The key contributions of the paper are:

  1. Identification of Trade-offs: The paper identifies the crucial trade-offs between inference-time compute, question difficulty, and task latency and accuracy in serving reasoning queries. It introduces certaindex as an effective, simple, and general signal for reasoning progress across diverse tasks and algorithms.
  2. Dynasor System Design: The paper presents the design of Dynasor, an adaptive inference-serving system that leverages certaindex as a key interface between its scheduler and diverse reasoning applications. Dynasor dynamically allocates compute and schedules reasoning requests across queries to optimize accuracy, cost, latency, and fairness.
  3. Comprehensive Evaluation: Extensive evaluations across various datasets and reasoning algorithms demonstrate that Dynasor significantly outperforms state-of-the-art systems like SGLang and ParrotServe. It achieves up to 50% fewer tokens to reach similar accuracy in batch processing and sustains significantly higher request arrival rates and stricter latency SLOs in online serving.

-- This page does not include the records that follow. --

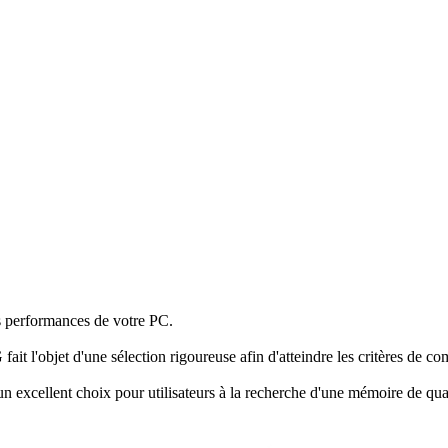
erformances de votre PC.
et d'une sélection rigoureuse afin d'atteindre les critères de compatib
lent choix pour utilisateurs à la recherche d'une mémoire de qualité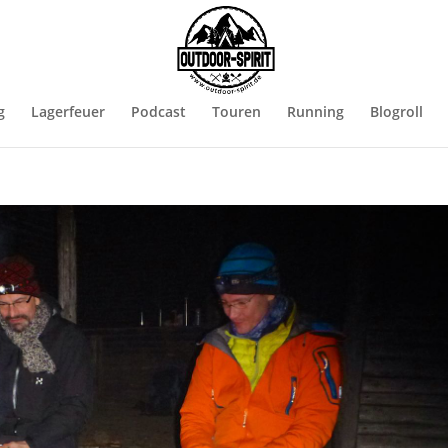
g
Lagerfeuer
Podcast
Touren
Running
Blogroll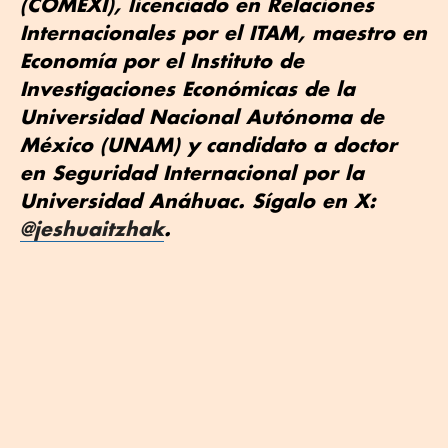
(COMEXI), licenciado en Relaciones
Internacionales por el ITAM, maestro en
Economía por el Instituto de
Investigaciones Económicas de la
Universidad Nacional Autónoma de
México (UNAM) y candidato a doctor
en Seguridad Internacional por la
Universidad Anáhuac. Sígalo en X:
@jeshuaitzhak
.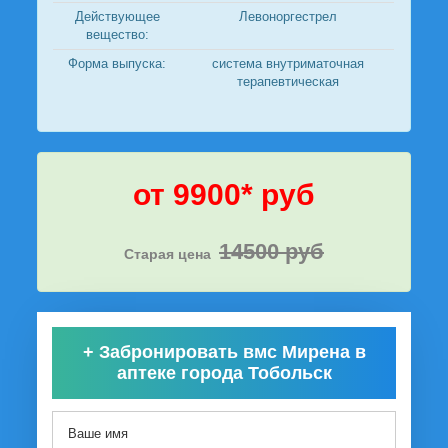
Действующее
Левоноргестрел
вещество:
Форма выпуска:
система внутриматочная
терапевтическая
от 9900* руб
14500 руб
Старая цена
+
Забронировать вмс Мирена в
аптеке города Тобольск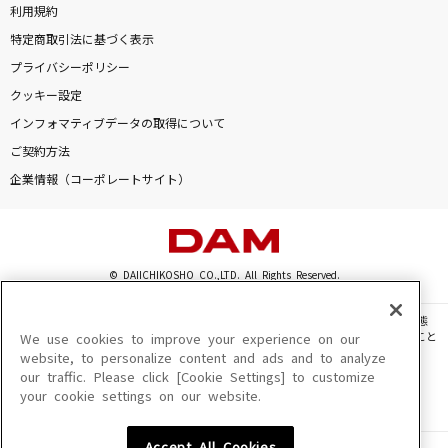
利用規約
特定商取引法に基づく表示
プライバシーポリシー
クッキー設定
インフォマティブデータの取得について
ご契約方法
企業情報（コーポレートサイト）
© DAIICHIKOSHO CO.,LTD. All Rights Reserved.
このサイトに掲載されている一切の文章・画像・写真・動画・音声等を、手段や形態
を問わず、著作権法の定める範囲を超えて無断で複製、転載、ファイル化などすること
We use cookies to improve your experience on our
を禁じます。
website, to personalize content and ads and to analyze
our traffic. Please click [Cookie Settings] to customize
楽曲及びコンテンツは、機種によりご利用いただけない場合があります。
your cookie settings on our website.
楽曲及びコンテンツの配信日、配信内容が変更になる場合があります。
楽曲によりMYリスト保存ができない場合があります。
Accept All Cookies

Key Concepts and Techniques:

  • LLM Reasoning Algorithms: The paper discusses several common reasoning algorithms (SC, Rebase, MCTS, ICoT), highlighting their inference-time scaling properties and a control parameter (knob) that governs the trade-off between compute and accuracy.
  • Inference-Time Scaling: The paper emphasizes that increasing the computational budget (e.g., number of generated tokens) improves accuracy up to a point, but there are opportunities to optimize resource allocation based on query difficulty.
  • Certaindex: The central idea is the use of "certaindex" as a measure of reasoning progress. It quantifies the LLM's certainty in approaching a final answer. It is calculated differently depending on the algorithm used. For example, in Self-Consistency, it can be the entropy of the generated answers. A higher certaindex suggests the LLM is closer to a solution or that the query may be unsolvable.
  • Dynasor Architecture: Dynasor comprises three main components:
    • A Reasoning Program Abstraction that provides a unified interface for different reasoning algorithms, including methods for updating certaindex and executing the core logic.
    • An Application Runtime responsible for dynamically allocating resources based on certaindex values and implementing resource allocation policies.
    • A System Runtime managing request-level scheduling, including gang scheduling to prioritize requests from the same reasoning program and an approximation of Shortest Job First (SJF) scheduling.
  • Resource Allocation Policies: The paper explores two main certaindex-based resource allocation policies: thresholding (terminating queries with certaindex above a threshold) and Pareto-frontier allocation (dynamically capping resources based on certaindex values).
  • Program-Aware Scheduling: Dynasor's scheduler is aware of the parent LLM reasoning query of individual input/output sequences, enabling it to optimize for the end-to-end latency SLOs of those parent queries.

Experimental Results:

  • Offline (Batch Processing): Dynasor reduces token usage by up to 50% while maintaining accuracy compared to baselines that allocate resources uniformly or based on output length.
  • Online Serving: Dynasor achieves significantly higher sustainable request rates (up to 3.3x) and meets stricter SLOs (up to 4.7x tighter) compared to SGLang and ParrotServe.
  • Ablation Studies: Ablation experiments confirm the effectiveness of both certaindex-based resource allocation and gang scheduling. The paper also analyzes the impact of different certaindex threshold values. The paper also performed experiments comparing certaindex with a length-based method and a predictor based on LLM activations.
  • Fairness Analysis: Compared certaindex-based scheduling, gang scheduling, and SJF regarding finish-time fairness.

In conclusion, the paper presents a well-designed and thoroughly evaluated system that effectively addresses the challenges of serving LLM reasoning programs by dynamically allocating resources based on a novel "certaindex" metric.